Bir zamanlar sağın ve solun bir anlamı vardı. Ve sağ ile sol hiç bu kadar içiçe geçmemişti.
Ulus devletin sonu ve globalleşmenin dayattığı en büyük tehlike olarak gördükleri AB üyeliğinin engellenmesini, bir “İkinci Kurtuluş Savaşı” hüviyetine sokan “Kızıl Elma Koalisyonu” bu uğurda, eskiden can düşmanı oldukları politik oluşumlarla ortak hareket edebilmekte, hatta aynı çatı altında toplanabilmekte, birbirlerinin gazete ve dergilerinde yazılar yazmakta, ortak konferanslar, mitingler, yürüyüşler tertiplemekte, hatta ve hatta birbirleriyle birleşmeyi dahi denemektedirler. Peki, sağın ve solun uçları nasıl bu kadar kolay buluşup kaynaşabilmektedirler?

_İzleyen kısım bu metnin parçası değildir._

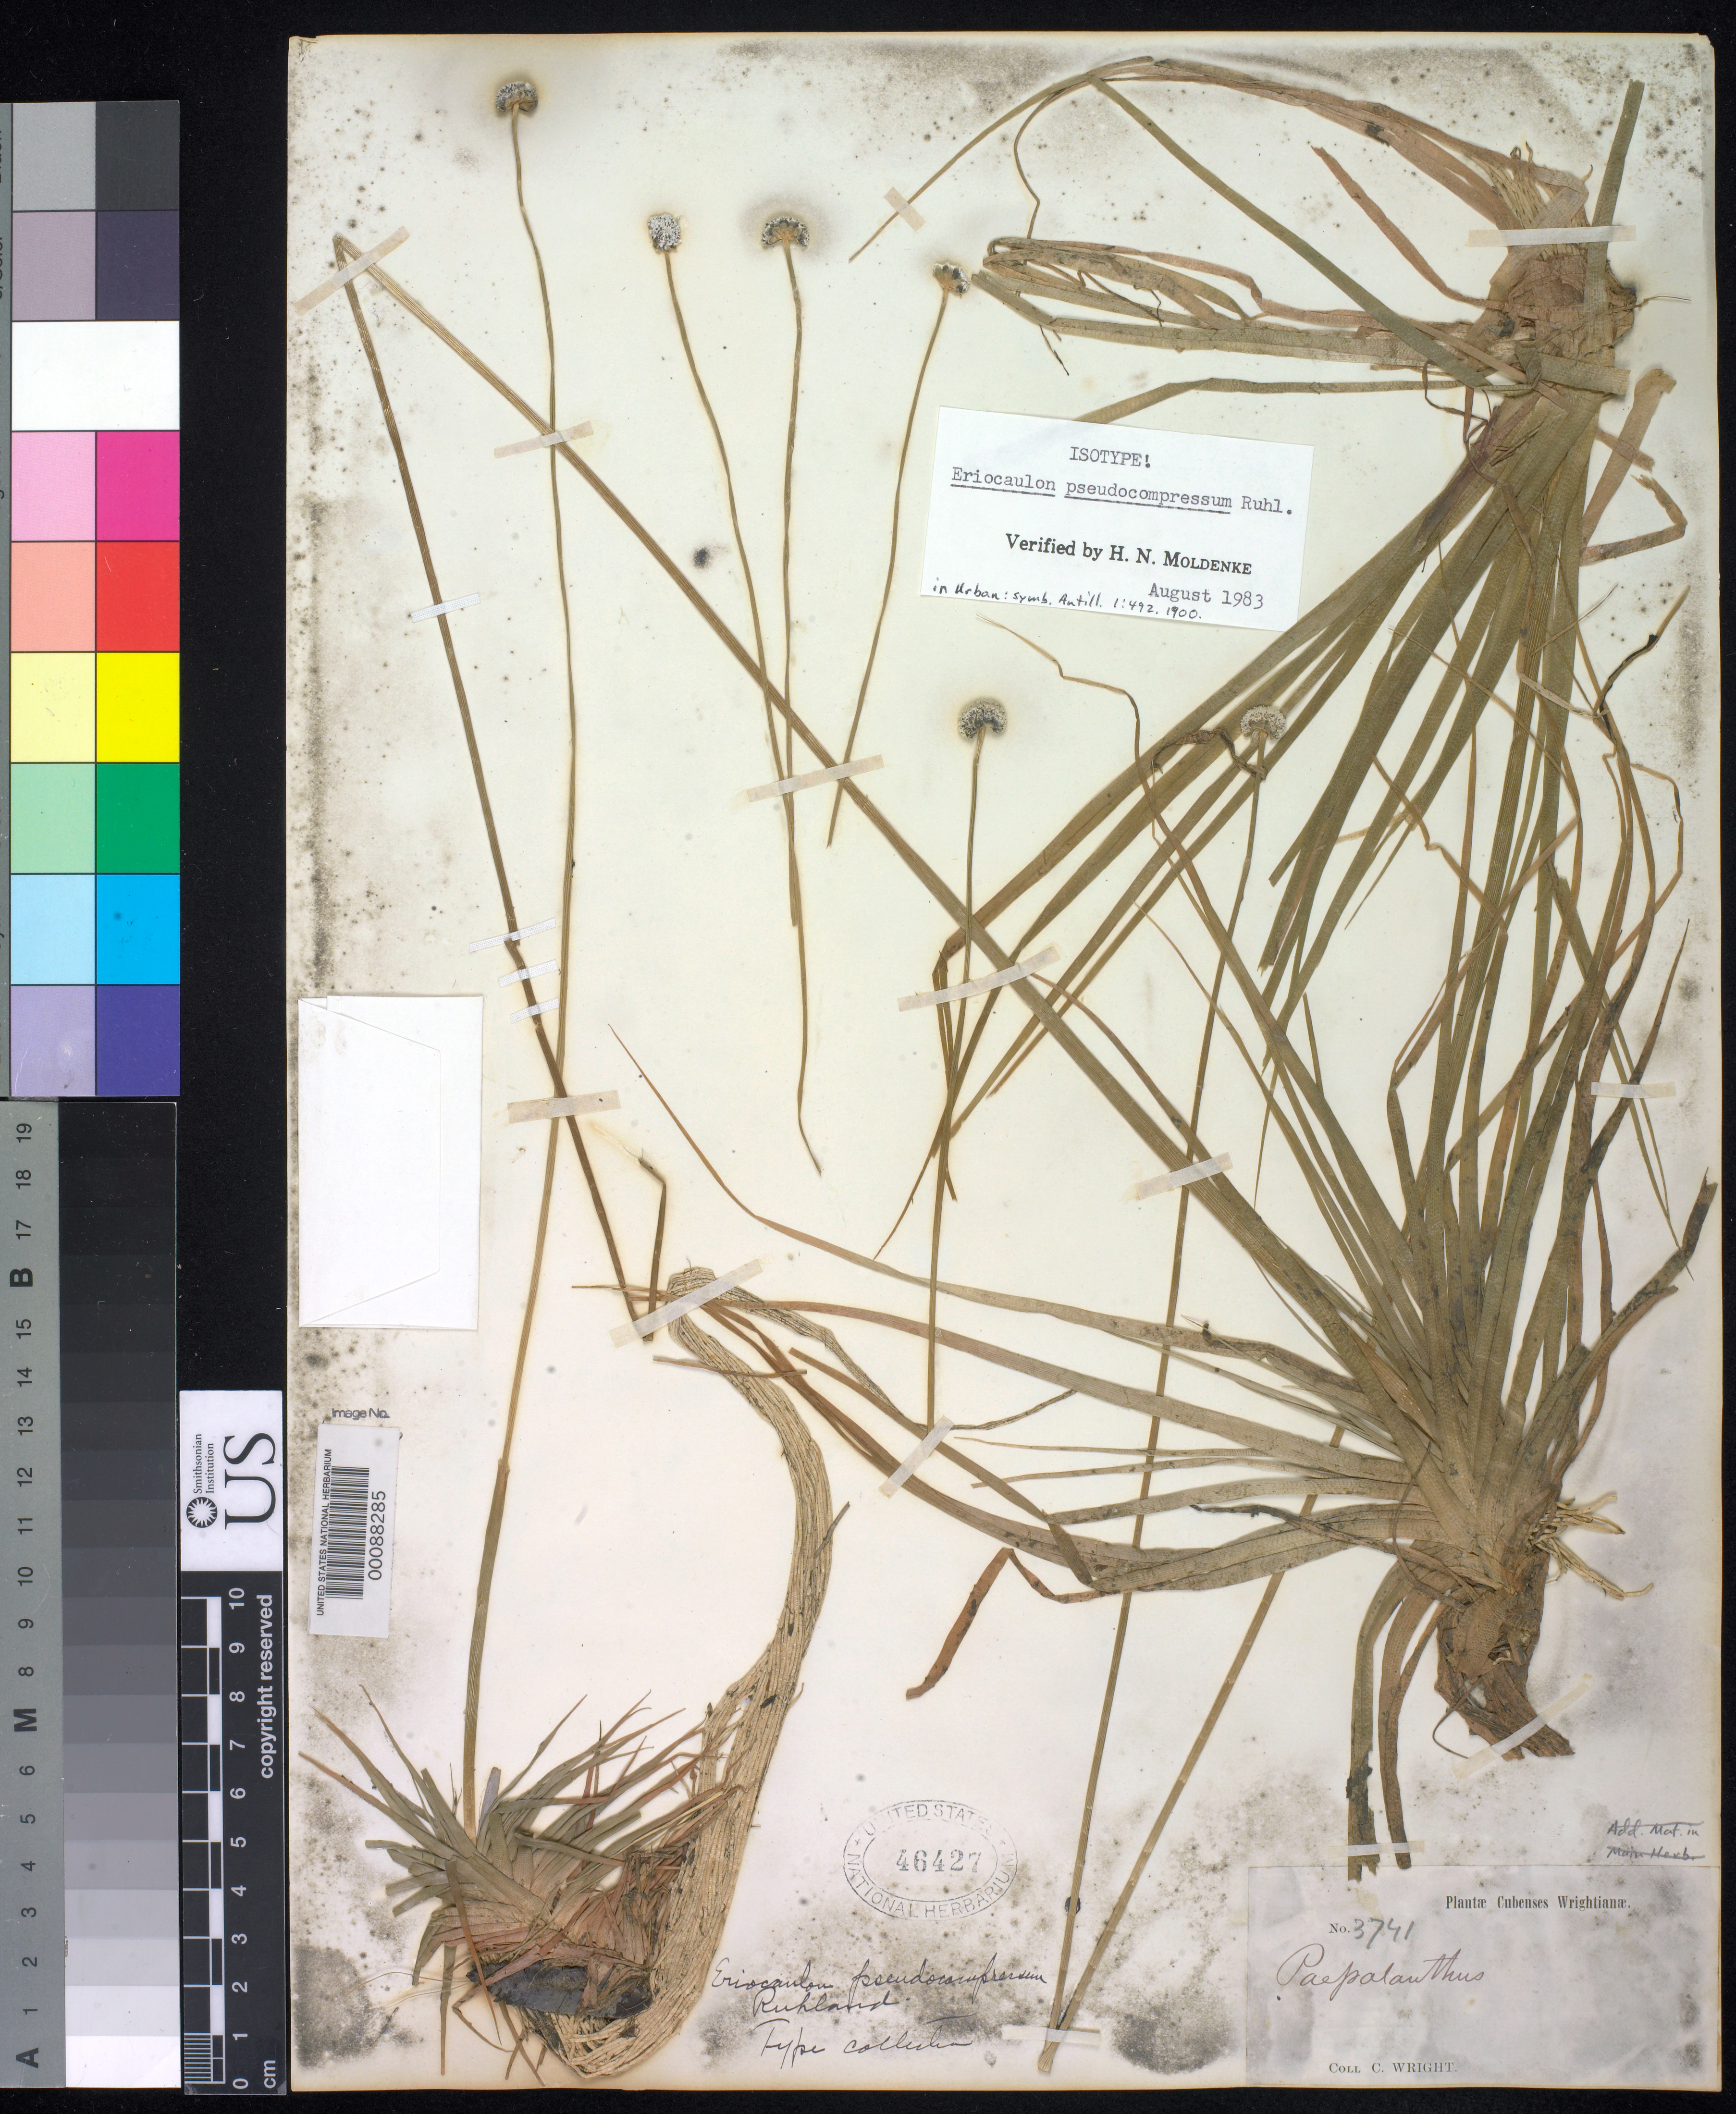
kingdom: Plantae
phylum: Tracheophyta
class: Liliopsida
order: Poales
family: Eriocaulaceae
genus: Eriocaulon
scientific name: Eriocaulon pseudocompressum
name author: Ruhland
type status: Isotype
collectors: C. Wright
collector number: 3741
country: Cuba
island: Greater Antilles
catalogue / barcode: US 46427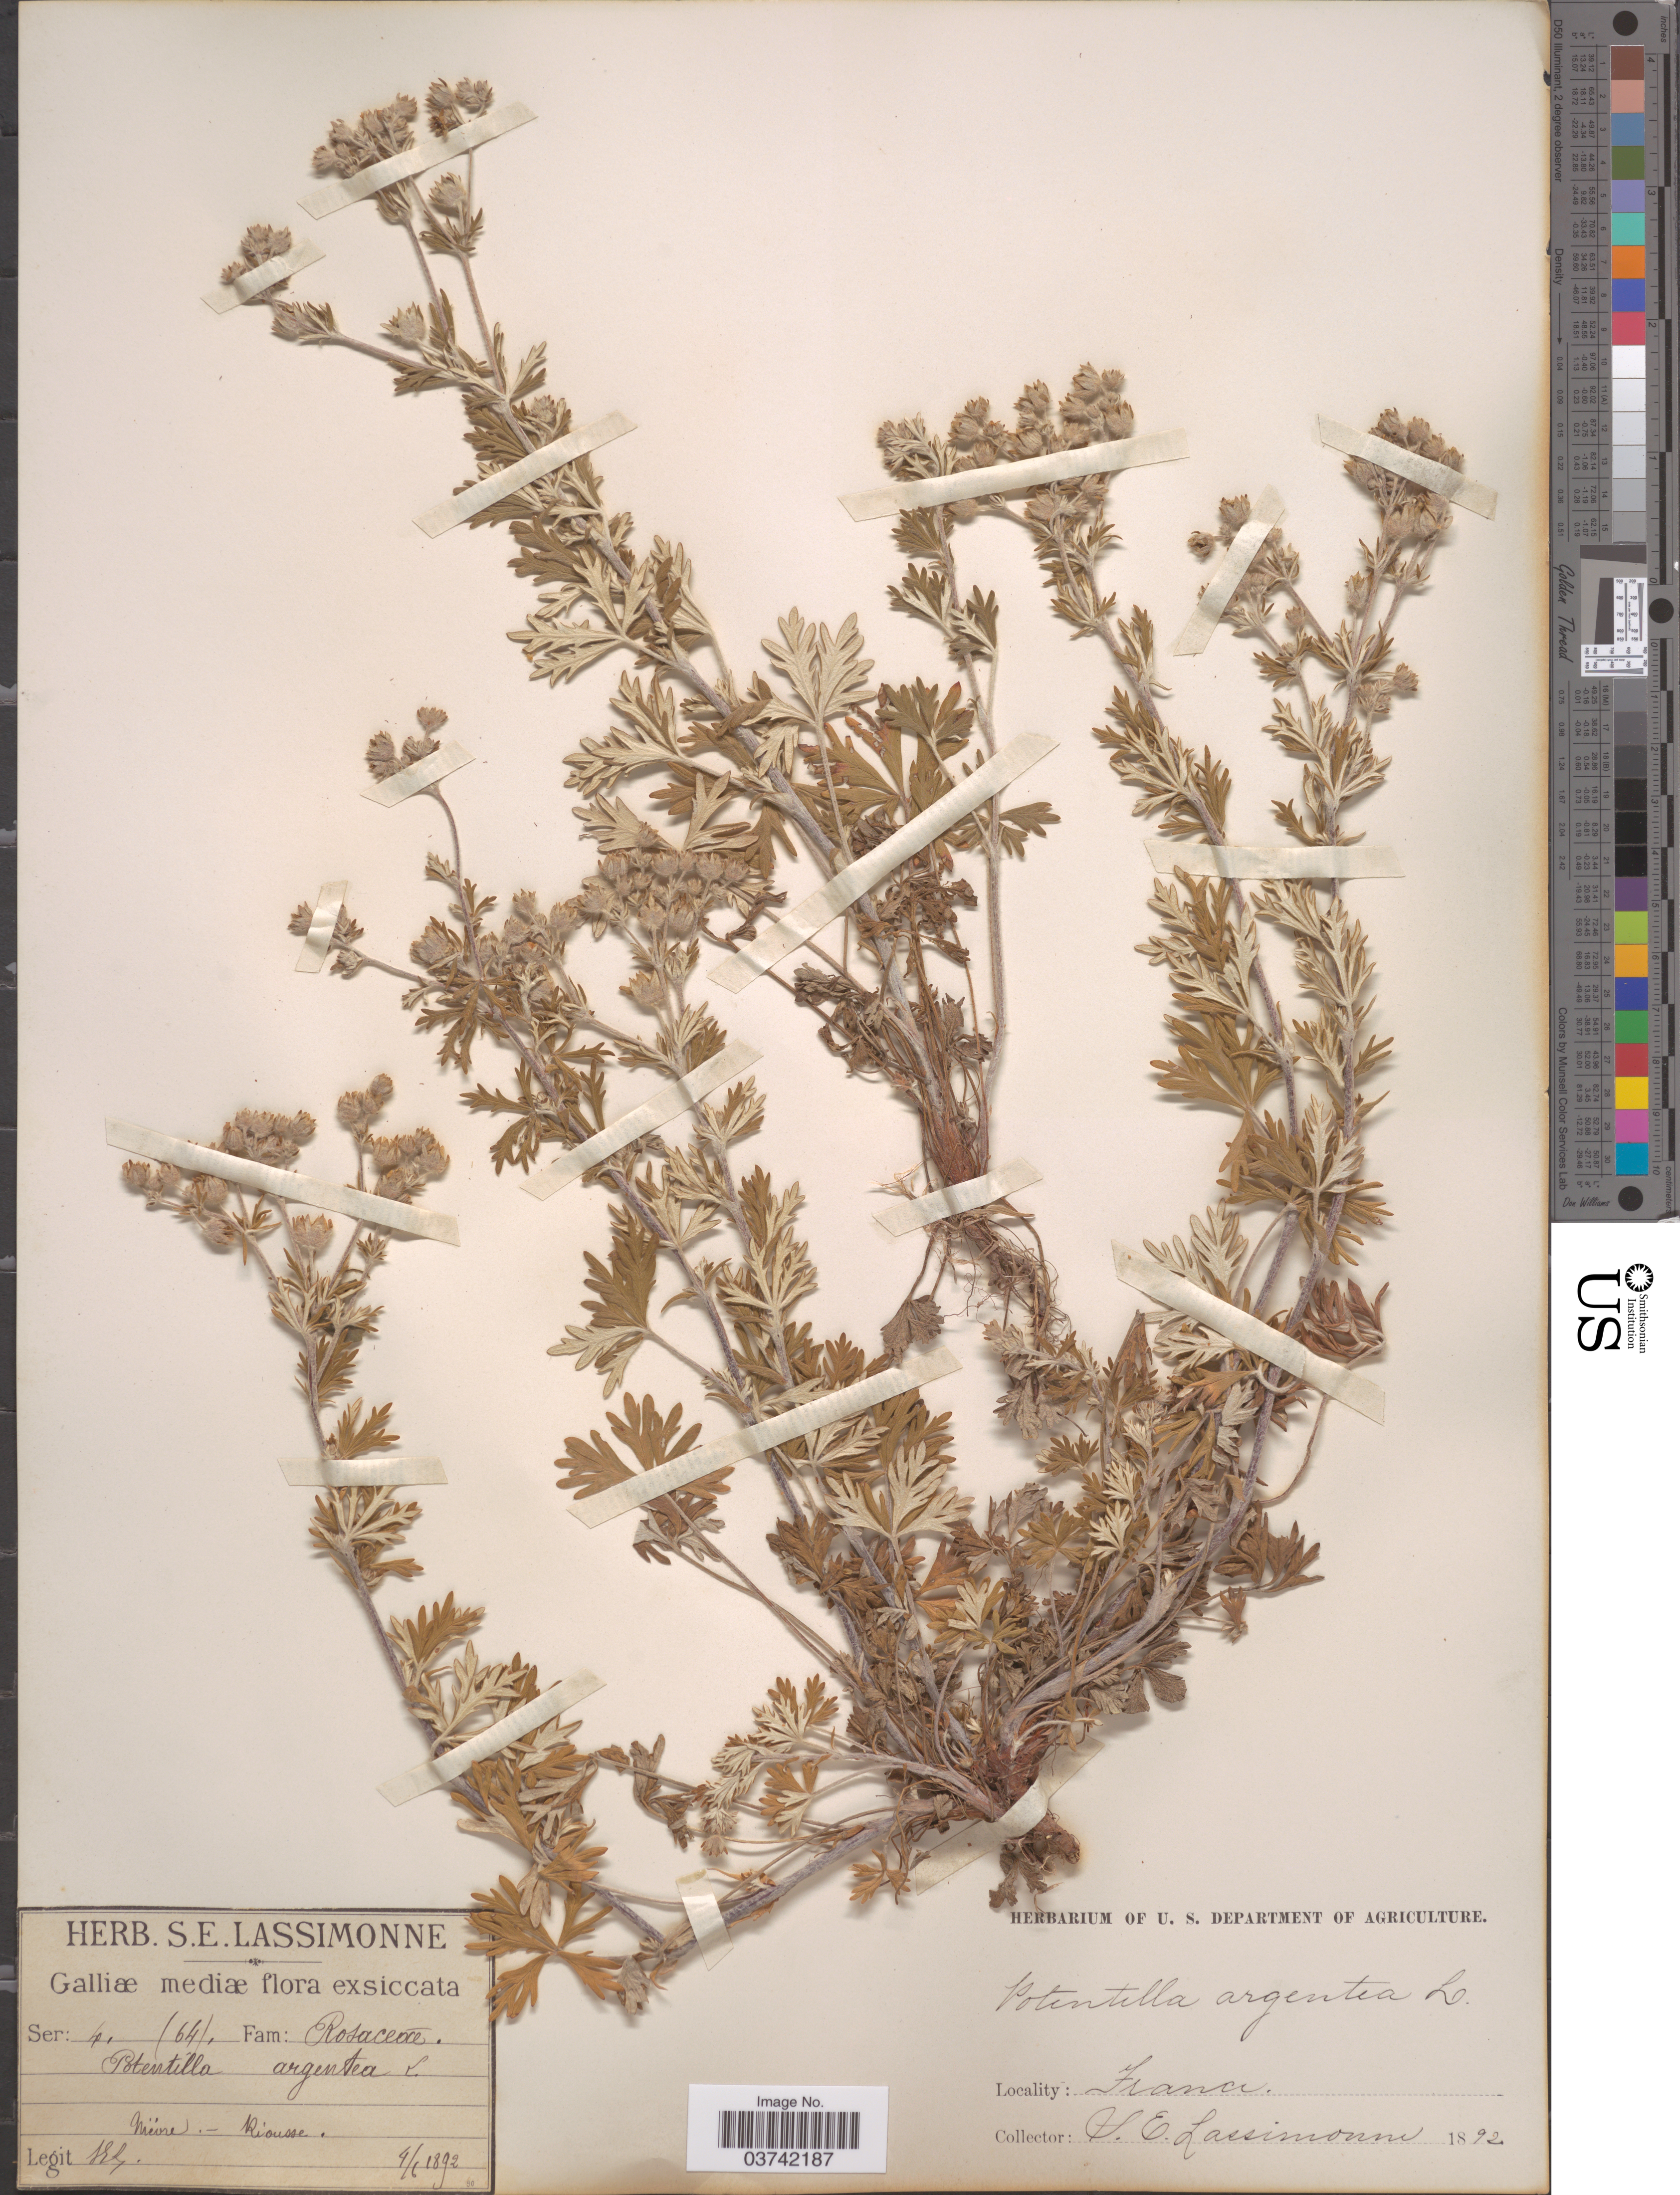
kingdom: Plantae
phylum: Tracheophyta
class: Magnoliopsida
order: Rosales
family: Rosaceae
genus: Potentilla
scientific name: Potentilla argentea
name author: L.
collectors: S. Lassimonne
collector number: (64)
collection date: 1892-06-04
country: France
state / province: Bourgogne-Franche-Comté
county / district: Nièvre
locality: Galliæ mediæ. Niévre - Riousse.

Kadim düşmanların dost, kadim dostların ise düşman olduğu bu ittifakta anahtar kavram milliyetçiliktir. Gerçekten de globalleşme ulus devleti belirli bir politik krizin içine sokmakta, onu olmazsa olmazlarını paylaşmaya ve hatta bir kısmından vazgeçmeye zorlamaktadır. Türkiye kontekstinde bu çatışma en keskin ifadesini AB’ye üyelik sürecinde buldu ve bu süreç kaçınılmaz olarak karşı milliyetçi tepkiye yol açtı. Ulus devletin yok oluşu olarak gördükleri bu süreci engellemek, artık sağ ve sol milliyetçiliklerin ana hedefiydi.
Sonuç ne olursa olsun, 2000’lerin Türkiyesini doğru anlamak için milliyetçilik küreselleşmecilik ayrımı, klasik sağ-sol ayırımından çok daha fonksiyoneldir.